WHAT THE TASK ASKS: A single number is the whole answer: the count of lines in these entries that hold "since".

[Entries taken from a collection]
*** Block opens ***
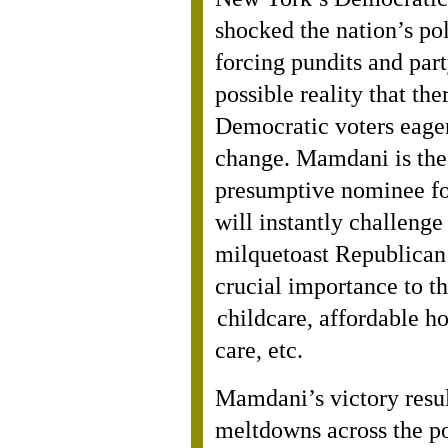
shocked the nation’s pol
forcing pundits and party
possible reality that th
Democratic voters eager
change. Mamdani is the
presumptive nominee for
will instantly challenge
milquetoast Republican 
crucial importance to t
childcare, affordable ho
care, etc.
Mamdani’s victory resul
meltdowns across the po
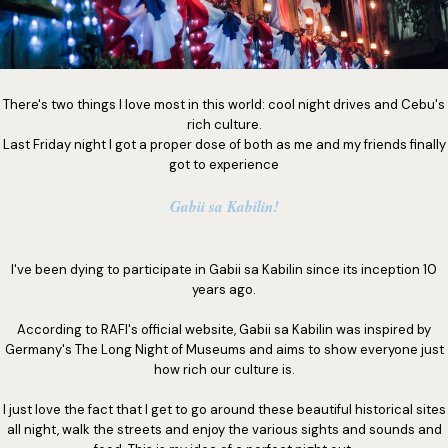
There's two things I love most in this world: cool night drives and Cebu's
rich culture.
Last Friday night I got a proper dose of both as me and my friends finally
got to experience
Gabii sa Kabilin!
I've been dying to participate in Gabii sa Kabilin since its inception 10
years ago.
According to RAFI's official website, Gabii sa Kabilin was inspired by
Germany's The Long Night of Museums and aims to show everyone just
how rich our culture is.
I just love the fact that I get to go around these beautiful historical sites
all night, walk the streets and enjoy the various sights and sounds and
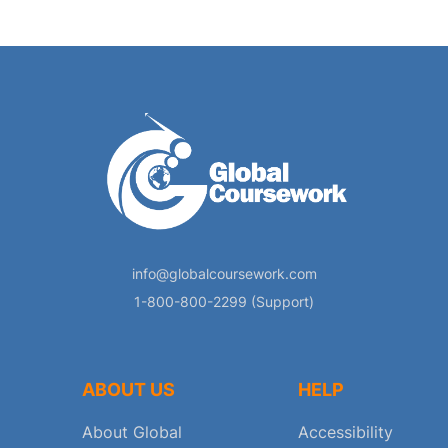
info@globalcoursework.com
1-800-800-2299 (Support)
ABOUT US
HELP
About Global
Accessibility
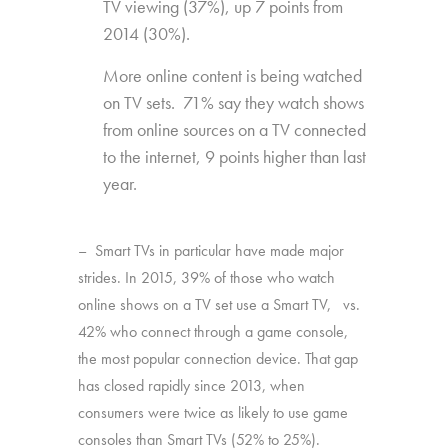
TV viewing (37%), up 7 points from
2014 (30%).
More online content is being watched
on TV sets. 71% say they watch shows
from online sources on a TV connected
to the internet, 9 points higher than last
year.
– Smart TVs in particular have made major
strides. In 2015, 39% of those who watch
online shows on a TV set use a Smart TV, vs.
42% who connect through a game console,
the most popular connection device. That gap
has closed rapidly since 2013, when
consumers were twice as likely to use game
consoles than Smart TVs (52% to 25%).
*** Block closes ***
OUTPUT FOR THIS EXERCISE: 2